13. In view of the foregoing discussion, we hold that the authorities below erred in negating the assessee's computation of short-term capital gain We, therefore, overturn the impugned order and allow this ground of appeal.”
(Emphasized by us) 9. In the case of JP Morgan Fund (supra), the Tribunal had dealt with similar controversy. The Co-ordinate Bench after placing reliance on the decision of Special Bench in the case of Montgomery Emerging Markets Fund [(2006)100 ITD 217/Mum/SB] dismissed Revenue’s appeal. Thus, in light of un-disputed facts of the case and the decision referred above, we have no hesitation in accepting Assessee’s manner of set-off of STCL category liable to tax at the rate of 15%, against STCG taxable at the rate of 30%. Thus, the Assessee succeeds on ground no.1 to 4 of appeal.
In ground no.5 & 6, the Assessee has assailed mistake in the computation sheet annexed to the assessment order. Since we have allowed ground no.1 to 4 in Assessee’s appeal, the computation sheet has to be revised by the Assessing Officer. The ground no.5 & 6 of appeal are consequential, hence, require no separate adjudication.
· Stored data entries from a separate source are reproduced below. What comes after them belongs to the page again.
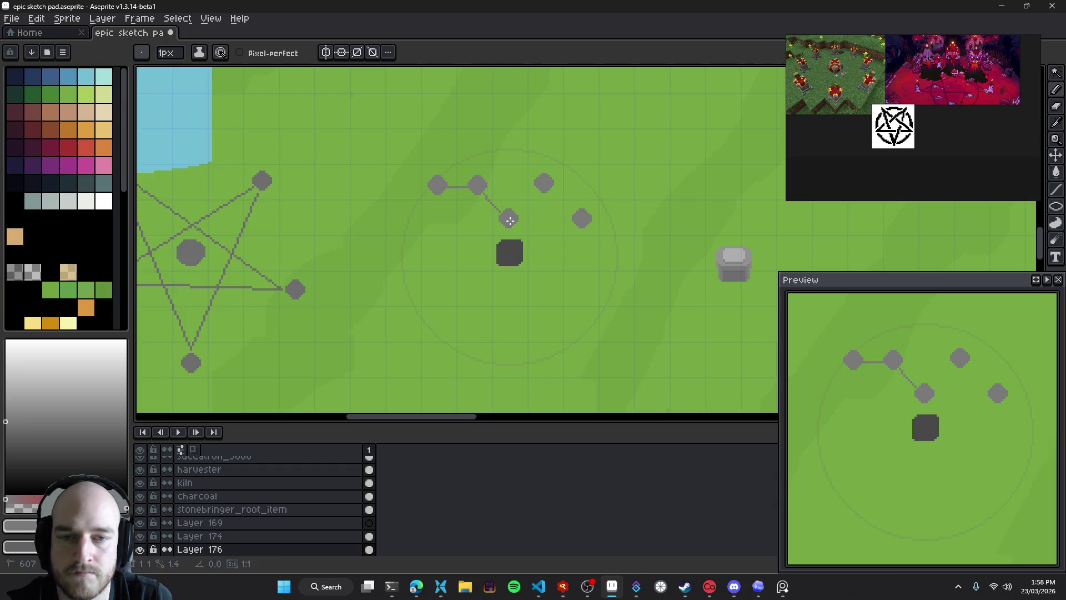
Join the remaining stones with thin lines into the flattened pentagram, undoing the last stroke
{"action": "left_click", "coordinate": [544, 184], "text": "shift"}
{"action": "left_click", "coordinate": [582, 218], "text": "shift"}
{"action": "left_click", "coordinate": [477, 185], "text": "shift"}
{"action": "left_click", "coordinate": [509, 219], "text": "shift"}
{"action": "left_click", "coordinate": [581, 219], "text": "shift"}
In ground no.7 of appeal, the Assessee has assailed charging of interest u/s 234A of the Act. Taking into consideration the facts narrated by the ld. Counsel for the Assessee, we deem it appropriate to restore this issue back to the file of Assessing Officer for de-novo adjudication after verification of facts and the provisions of TOLA. Thus, ground no.7 is allowed for statistical purpose.
(A.Y 2020-21.) East Bridge Capital Master Fund I ltd.
In ground no.8 of appeal, the Assessee has assailed charging of interest under 234B of the Act. Levy of interest u/s 234B of the Act is mandatory and consequential, therefore, ground no.8 is dismissed.
In ground no.9 of appeal, the Assessee has assailed initiation of penalty u/s 270A of the Act. Challenge to penalty proceedings at this stage is pre mature, hence, ground no.9 of appeal is dismissed as such.
In the result, appeal of the Assessee is partly allowed.
Order pronounced in the open court on Wednesday the 10th day of April 2024.